=== What is needed ===
Copy each line below as written, but skip the pictures.

=== Provided data ===

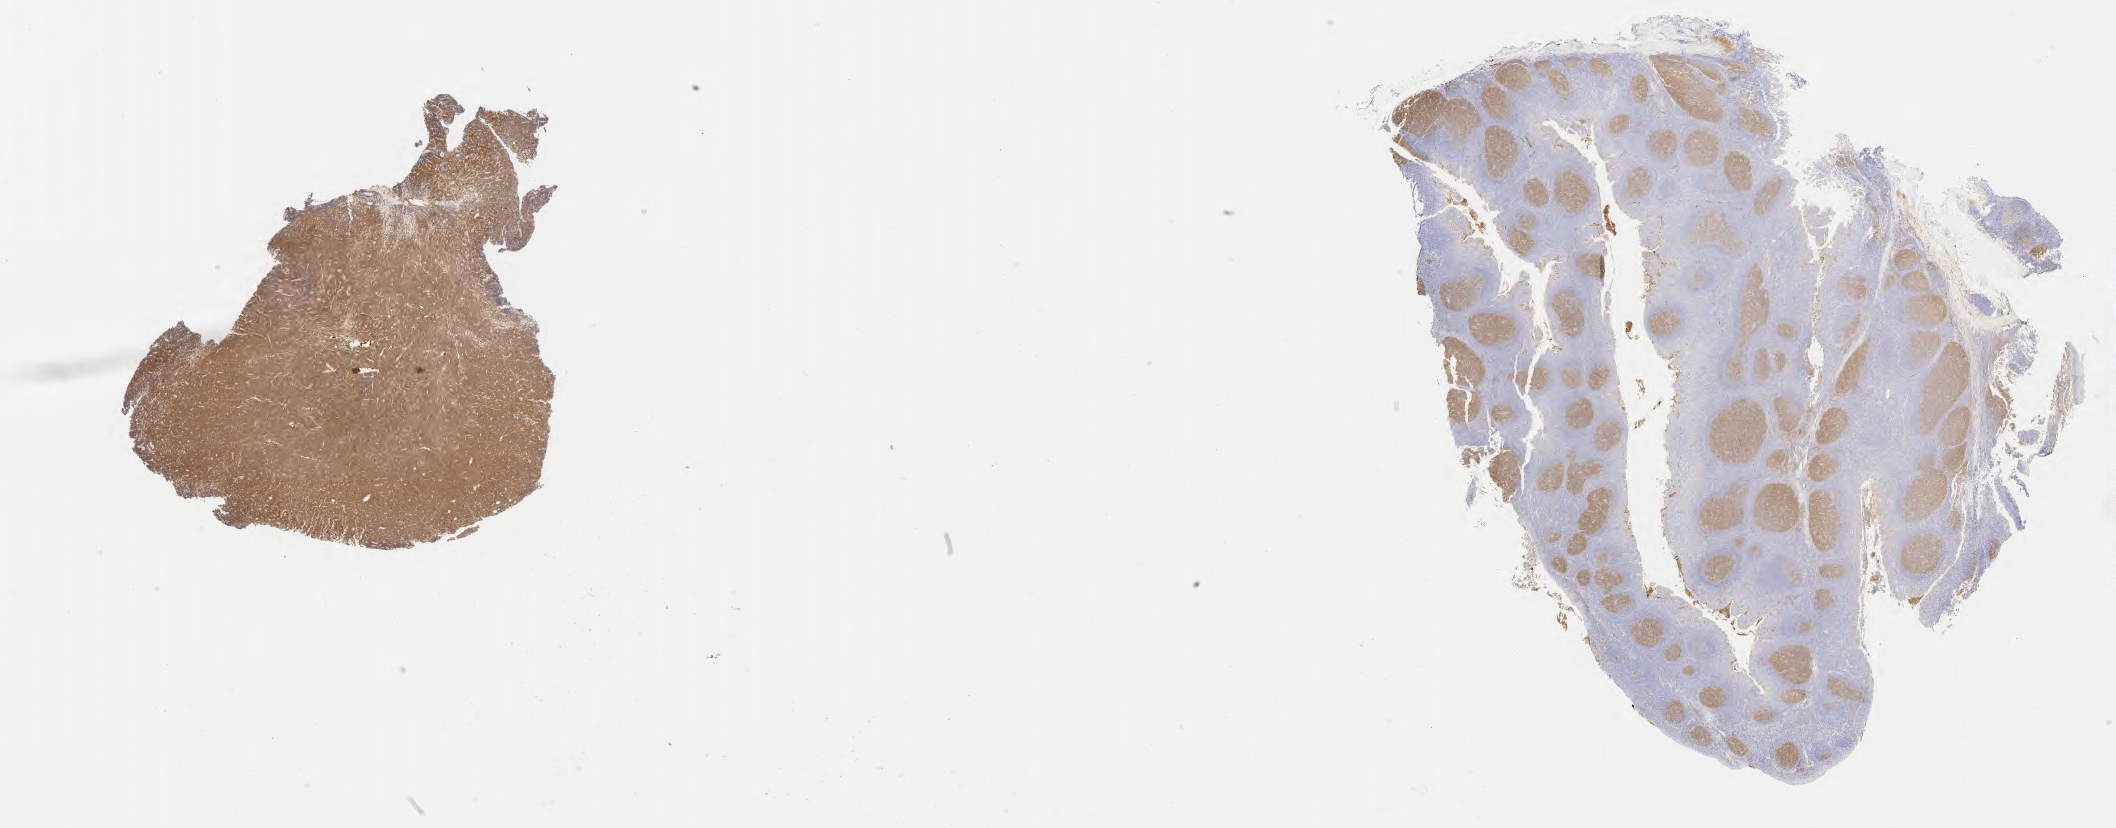
Whole-slide image, immunohistochemical stain for CD10 — a low-resolution overview of the entire scanned area, about 34.2 x 13.4 mm; tumor tissue; anatomic site: mandible. Patient: female, age at initial diagnosis 5 years.
Diagnosis: Burkitt lymphoma, NOS.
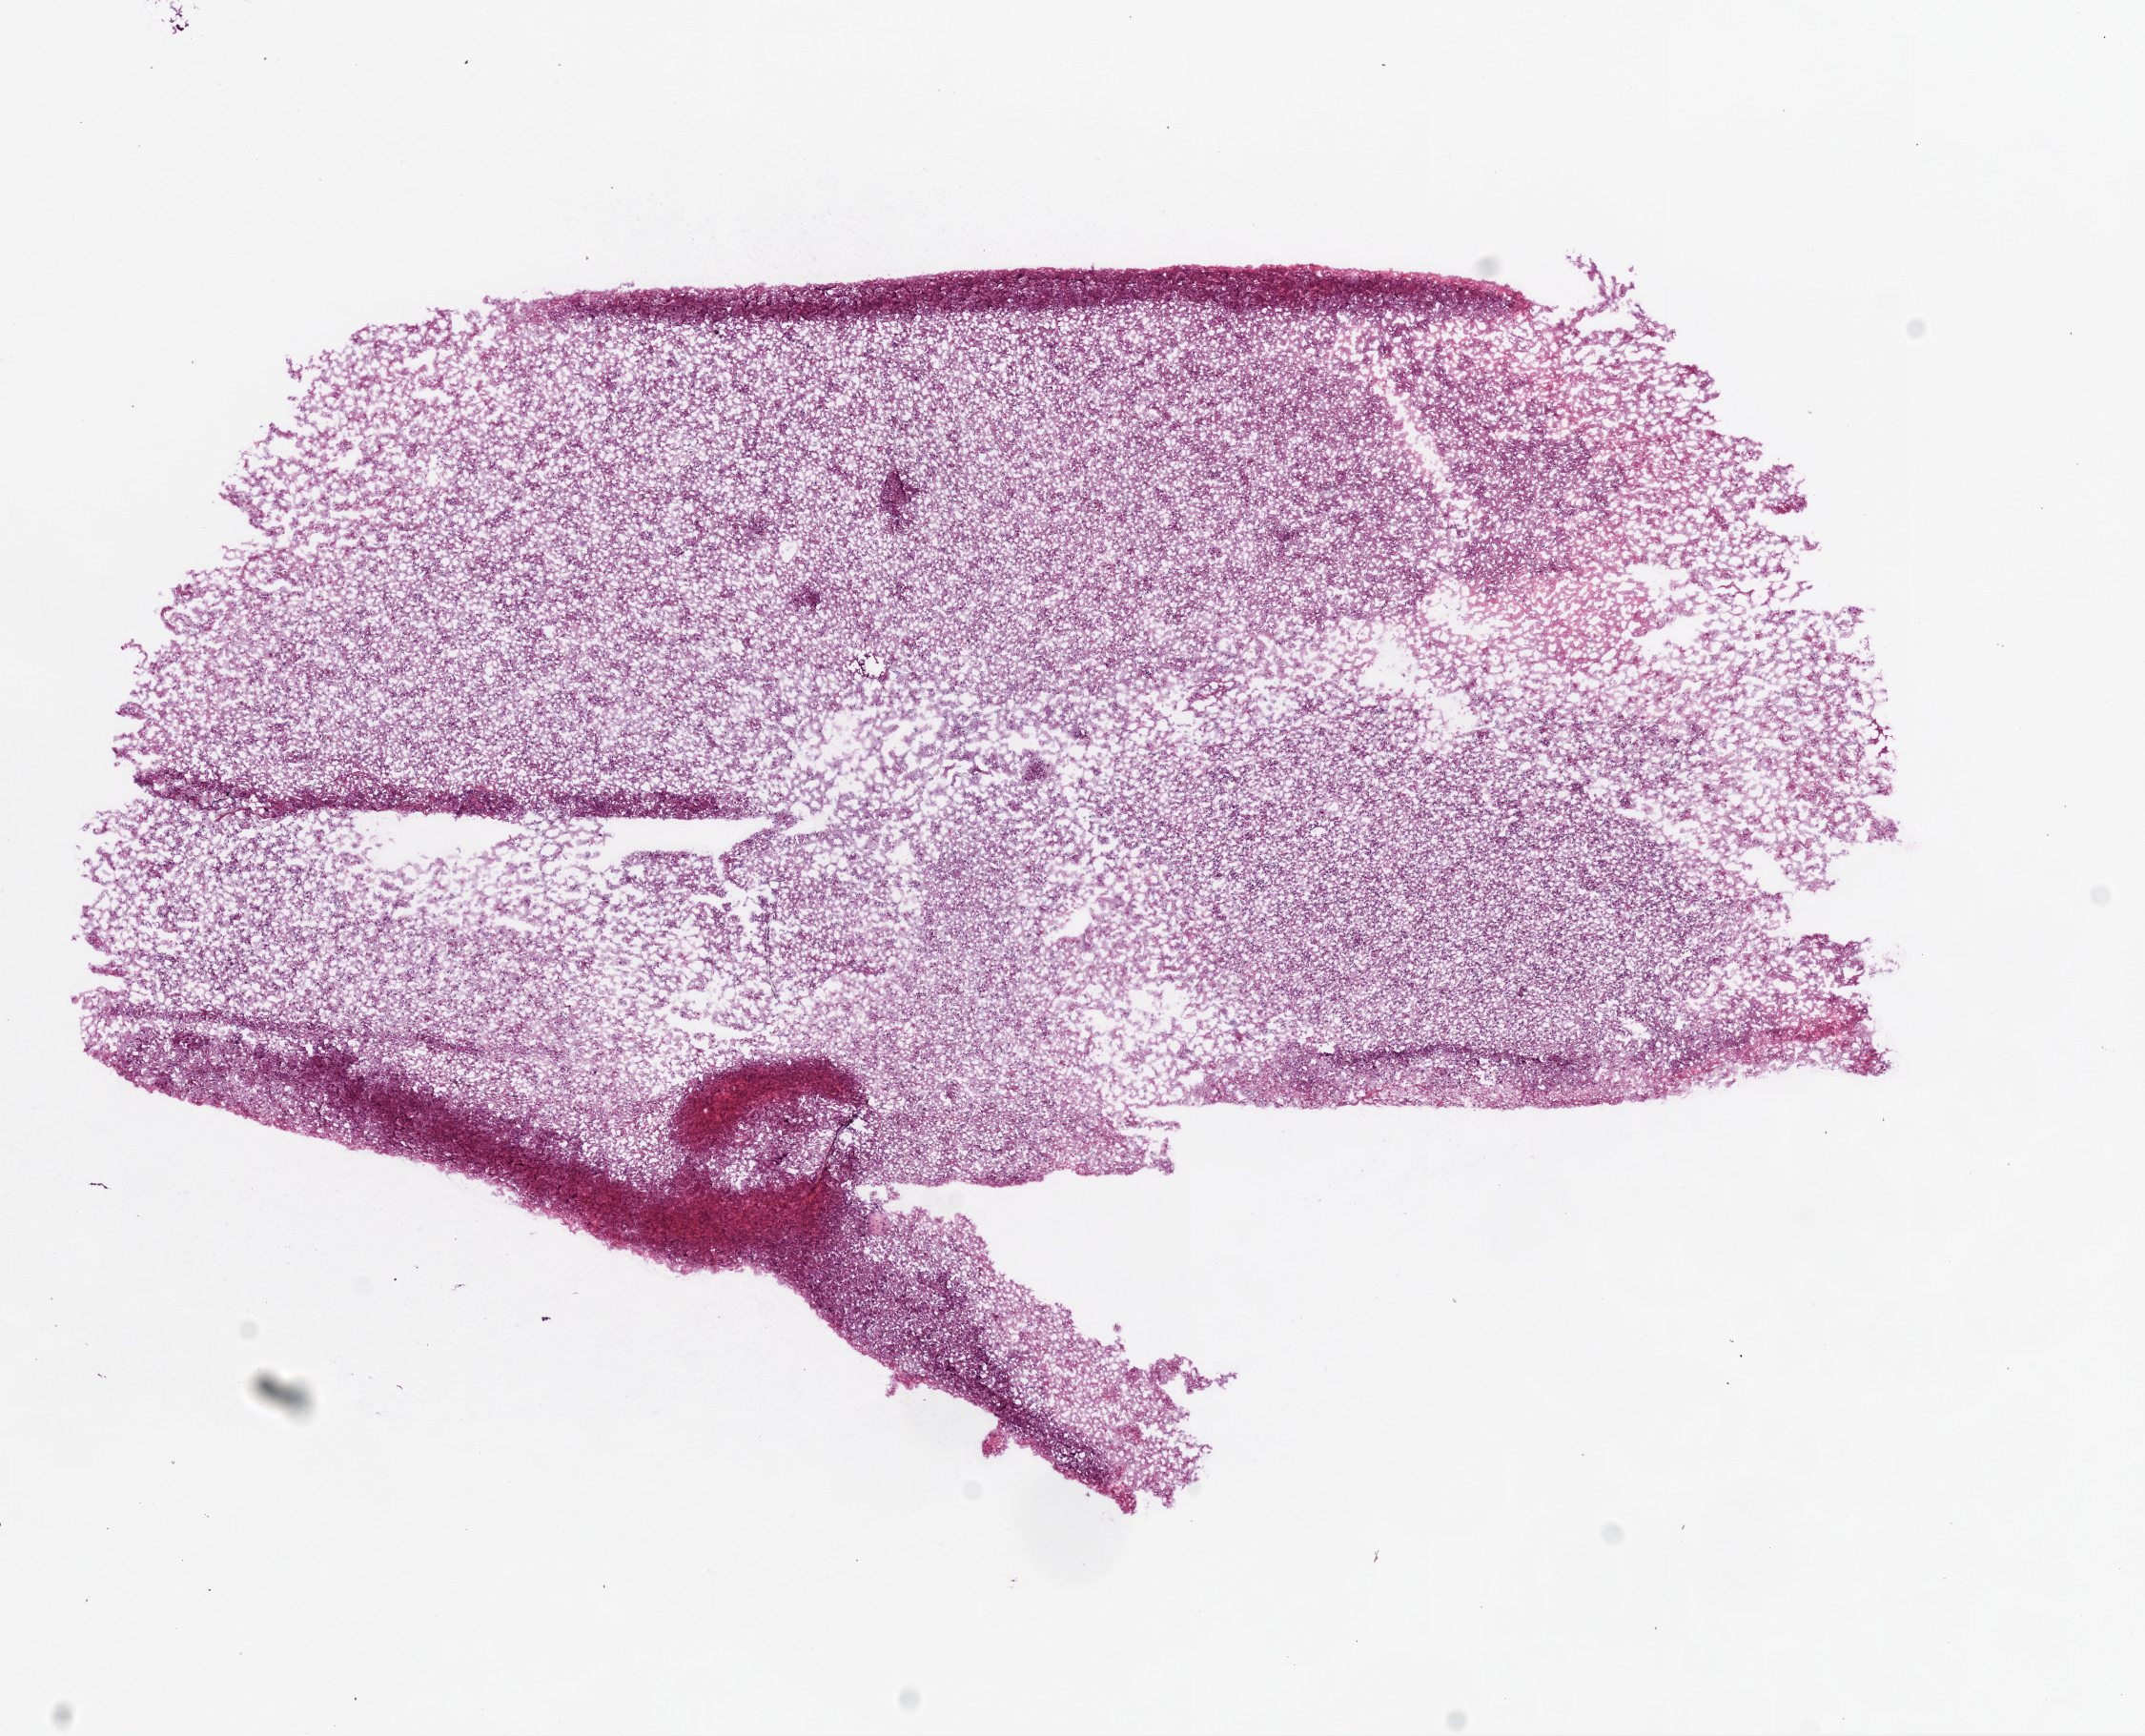
H&E-stained whole-slide image, whole scanned area (about 9.0 x 7.3 mm) shown as a low-resolution overview. Frozen section. Sample: primary tumour, brain. Male, age 44 years at initial diagnosis. Composition of this section per pathologist review: tumour cells 100%, tumour nuclei 80%, normal cells 0%, stromal cells 0%, necrosis 0%.
Diagnosis: Glioblastoma.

=== Solution to this exercise ===
Whole-slide image, immunohistochemical stain for CD10 — a low-resolution overview of the entire scanned area, about 34.2 x 13.4 mm; tumor tissue; anatomic site: mandible. Patient: female, age at initial diagnosis 5 years.
Diagnosis: Burkitt lymphoma, NOS.
H&E-stained whole-slide image, whole scanned area (about 9.0 x 7.3 mm) shown as a low-resolution overview. Frozen section. Sample: primary tumour, brain. Male, age 44 years at initial diagnosis. Composition of this section per pathologist review: tumour cells 100%, tumour nuclei 80%, normal cells 0%, stromal cells 0%, necrosis 0%.
Diagnosis: Glioblastoma.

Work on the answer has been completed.